Playing for the New York Mets in 1986, Darryl Strawberry hit 27 home runs, drove in 93 runners, and stole 28 bases during the regular season. The team captured its second World Series title later that year. Strawberry continued his success on the field for years to come, making eight All-Star team appearances in all.

But it hasn’t been all smiles for Strawberry, creating his fair share of bad noise off the field. As reported by Forbes, his most recent troubles involve back taxes owed to the IRS.

via Wikipedia

In 2009, Strawberry published an autobiography entitled Straw: Finding My Way. According to the book description, Darryl reflects upon various challenges he faced over the years, including tax evasion, drug use, solicitation, and allegations of domestic assault. Apparently, his life took a favorably dramatic turnaround in 2006 after marrying his third wife and rediscovering God.

Of course, we hope Strawberry continues on his redirected course. The IRS, however, continues to pursue him, and now his current wife is in the mix. The IRS recently issued a third-party levy to HarperCollins Publishers, his book’s publisher, and received around $50,000 in order to collect on Strawberry’s back taxes. Last week, Strawberry’s wife Terry filed a suit claiming the IRS wrongly obtained the funds.
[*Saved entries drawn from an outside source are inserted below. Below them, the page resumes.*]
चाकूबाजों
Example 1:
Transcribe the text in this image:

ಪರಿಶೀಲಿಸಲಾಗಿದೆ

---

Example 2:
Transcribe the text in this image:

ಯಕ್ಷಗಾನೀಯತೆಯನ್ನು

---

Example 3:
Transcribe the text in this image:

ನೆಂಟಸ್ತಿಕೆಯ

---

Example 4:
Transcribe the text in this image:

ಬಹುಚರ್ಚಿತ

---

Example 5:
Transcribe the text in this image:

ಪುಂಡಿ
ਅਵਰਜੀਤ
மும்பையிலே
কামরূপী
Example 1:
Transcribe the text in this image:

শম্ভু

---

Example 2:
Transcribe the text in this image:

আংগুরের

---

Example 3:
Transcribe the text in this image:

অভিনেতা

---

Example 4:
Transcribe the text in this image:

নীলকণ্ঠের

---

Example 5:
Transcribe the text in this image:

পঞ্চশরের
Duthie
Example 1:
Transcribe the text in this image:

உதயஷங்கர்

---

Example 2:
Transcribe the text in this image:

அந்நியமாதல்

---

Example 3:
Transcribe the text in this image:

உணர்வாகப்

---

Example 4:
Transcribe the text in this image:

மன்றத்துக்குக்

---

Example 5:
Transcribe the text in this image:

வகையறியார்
HarperCollins is paying Straw Marketing, LLC pursuant to a contract for Strawberry’s book. Mrs. Strawberry is the President of Straw Marketing. Her argument is that Darryl had no claim to the funds paid to Straw Marketing, so the third-party levy to collect on his back taxes was invalid. Unsurprisingly, the IRS disagrees, asserting that Terry and Straw Marketing are merely nominees receiving the funds on Darryl’s behalf.
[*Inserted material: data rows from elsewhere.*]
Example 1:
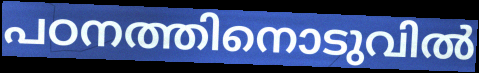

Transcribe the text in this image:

പഠനത്തിനൊടുവിൽ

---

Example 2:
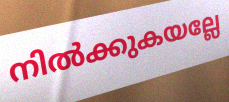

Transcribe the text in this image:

നിൽക്കുകയല്ലേ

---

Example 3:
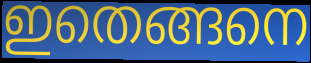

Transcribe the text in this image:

ഇതെങ്ങനെ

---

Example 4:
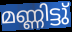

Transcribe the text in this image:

മണ്ണിട്ടു്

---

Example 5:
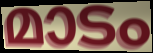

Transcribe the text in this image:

മാടം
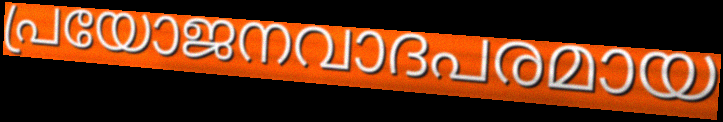
പ്രയോജനവാദപരമായ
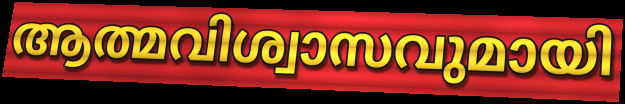
ആത്മവിശ്വാസവുമായി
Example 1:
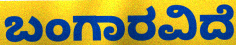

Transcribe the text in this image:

ಬಂಗಾರವಿದೆ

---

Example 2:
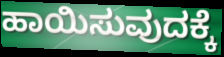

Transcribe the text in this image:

ಹಾಯಿಸುವುದಕ್ಕೆ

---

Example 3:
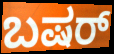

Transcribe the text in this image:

ಬಷರ್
Whatever the suit’s outcome, Darryl will eventually have to settle up with the IRS. Janet Novak explains how his tax troubles began:

Strawberry, 49, has been plagued by tax troubles for decades. In 1994 he was indicted for failing to report hundreds of thousands of income from autograph and baseball memorabilia shows and other personal appearances in 1986 through 1990. The next year he pleaded guilty to a single tax charge and was sentenced to six months home confinement and three years probation. A Notice of Levy the IRS sent to Harper Collins last August indicates that as of June 30th, 2010, Strawberry still owed $405,522 in back taxes, penalties and interest for 1989 and 1990. A separate notice of federal tax lien filed in a Florida court case involving the Mets,  shows that as of July 2011, he also owed $53,817 in unpaid taxes from 2003 and 2004.

There are various collection alternatives to address one’s outstanding IRS liabilities. From my experience, a cooperating taxpayer is far more likely to land a manageable payment agreement. As for Strawberry, it appears he can’t lay off the curveballs.